- Posted by Alliance Technologies
Almost no one thinks about what they are going to do if their system gets hacked. Of course you want to stop the attack and restore your systems to a functional and secure state. However, this process is fraught with complexity.
How can you be sure that the hackers have genuinely been blocked from your system? Often, the first thing they do on gaining entry is put in new backdoors that are difficult to detect. And how did they originally gain access? Do you dare attempt to restore a system that has been proven to have vulnerabilities?
These are hard questions to face in the wake of a hacking incident, but there are four ways you can prepare your organization to come up with good, reliable answers before the incident even occurs.
Make Disaster Plans
Few organizations intuitively think of it this way, but getting hacked is just a kind of disaster. Your systems have been rendered inaccessible or unsafe; it’s not much different from having a flood hit your server room.
Establishing good disaster-recovery and business-continuity plans and practices can be a lifesaver for businesses that experience computer crime.

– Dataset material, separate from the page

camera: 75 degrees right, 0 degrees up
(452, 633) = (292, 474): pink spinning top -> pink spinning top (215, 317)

Layer Your Security Precautions
The biggest failing in most organizations is in relying on a single method of protecting their systems. Whether they are counting on a perimeter firewall or a client-based anti-virus system, there is almost never a fallback for when that single system is defeated. Everyone in technology knows that, sooner or later, a system without a backup will fail.
The best way to plan for a security breach it is to implement multiple layers of security. A server-based email virus scanner can complement client-based virus scanners; firewalls at each PC and server can provide an additional protection against the failure of the main perimeter firewall.
Educate Your Staff
Most compromises today are a result of someone with sufficient security permissions inside a network inadvertently executing malicious code. This can come from visiting an infected website, opening a virus-laden email attachment, or even just choosing an easily guessed password.

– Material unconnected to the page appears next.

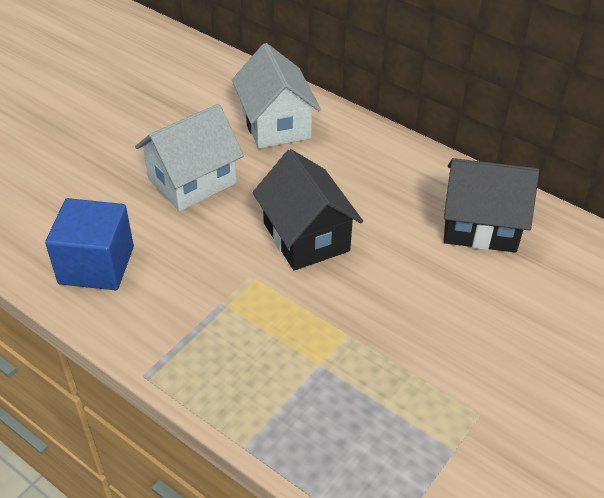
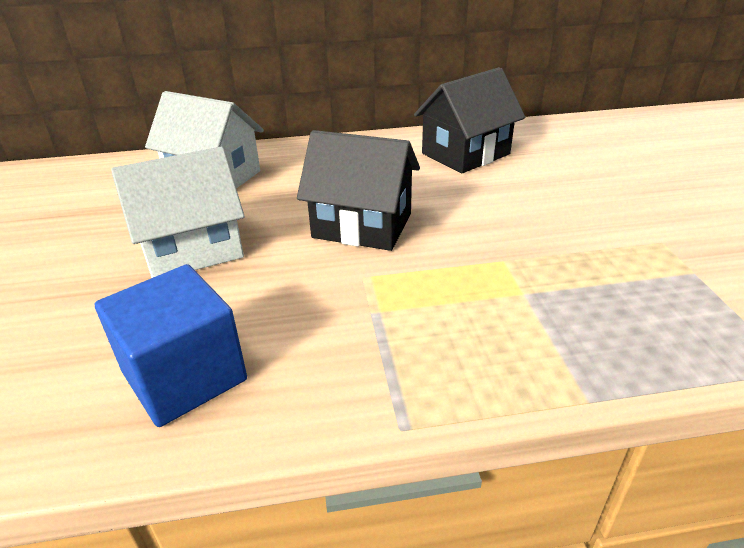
camera: 45 degrees left, 10 degrees down
(192, 181) = (192, 249): white house -> white house turned 60 degrees clockwise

Although there are many automated tools which can help screen for these types of attacks, the signatures they run on are invariably behind the state-of-the-art methods used by hackers. The only sure defense is to make sure your staff know to avoid suspicious websites, don’t automatically click on certain kinds of email attachments, and have good password discipline.
Make A Lot of Backups
An increasing number of hacking threats rely not simply on stealing your data, but on threatening to destroy it as well. Worms search out vulnerable computers across the Internet,infect them, and encrypt all the user data so it’s inaccessible without a code.That code, the hackers will calmly inform you, will cost you tens of thousands of dollars to purchase from them.

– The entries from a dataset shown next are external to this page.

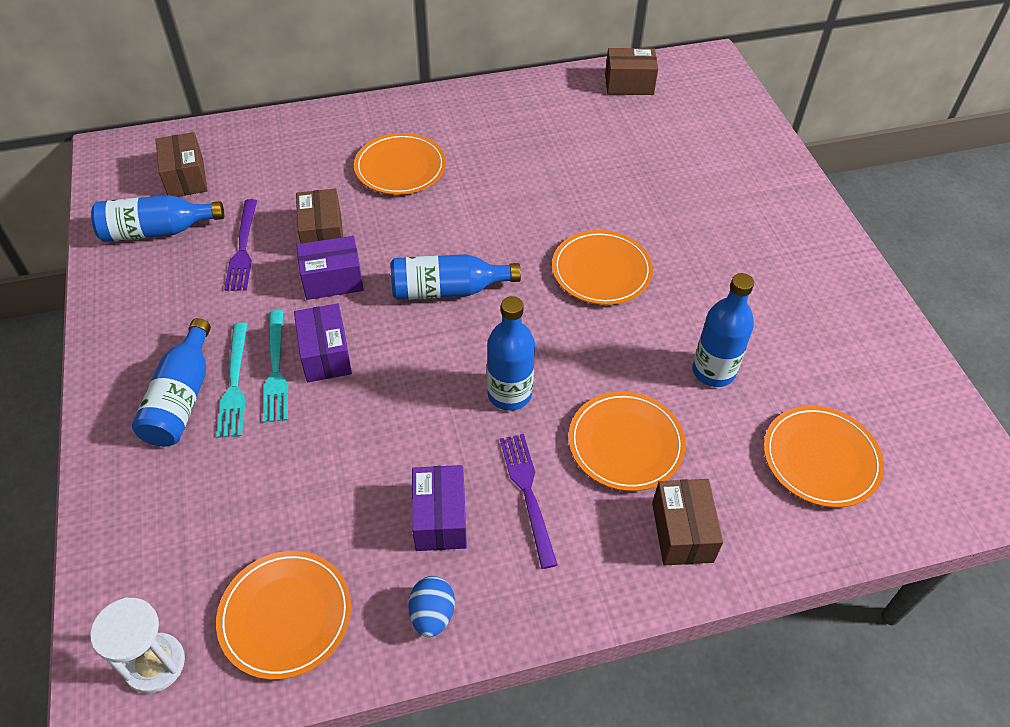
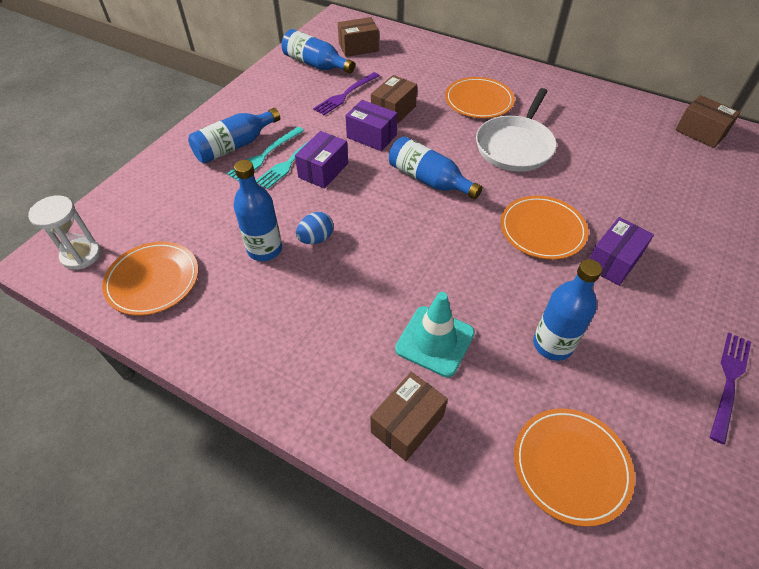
camera: 45 degrees right, 0 degrees up
(186, 178) = (358, 47): brown box -> brown box turned 45 degrees clockwise
(432, 615) = (214, 340): blue egg -> blue egg (316, 239)
(440, 518) = (278, 295): purple box -> purple box (613, 261)
(489, 198) = (515, 146): none -> white pan
(509, 394) = (397, 259): blue bottle -> blue bottle (265, 249)
(528, 493) = (341, 321): purple fork -> purple fork (729, 382)
(625, 444) = (435, 341): orange plate -> turquoise traffic cone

The best way to defend against this sort of attack is to make sure you have alternate copies of that important data. Almost every business at least pays lip service to making backups today. Cloud-based services like Carbonite have made it simple to back up important data regularly without having to think about the process. But hackers are on to this defense; new encryption blackmail schemes rely on steps that will also attempt to encrypt the backup copies.
The best way to protect against these new worms is to store multiple backup sets, using different types of media. Few worms are smart enough to catch them all, and you never know when one might fail.
Each of these four steps requires minimal effort compared to the major strain of recovering from a successful hacking incident. Although none of them can be enacted overnight, it’s never too late to get started, and even taking small steps toward each can provide significant protection for your network and data.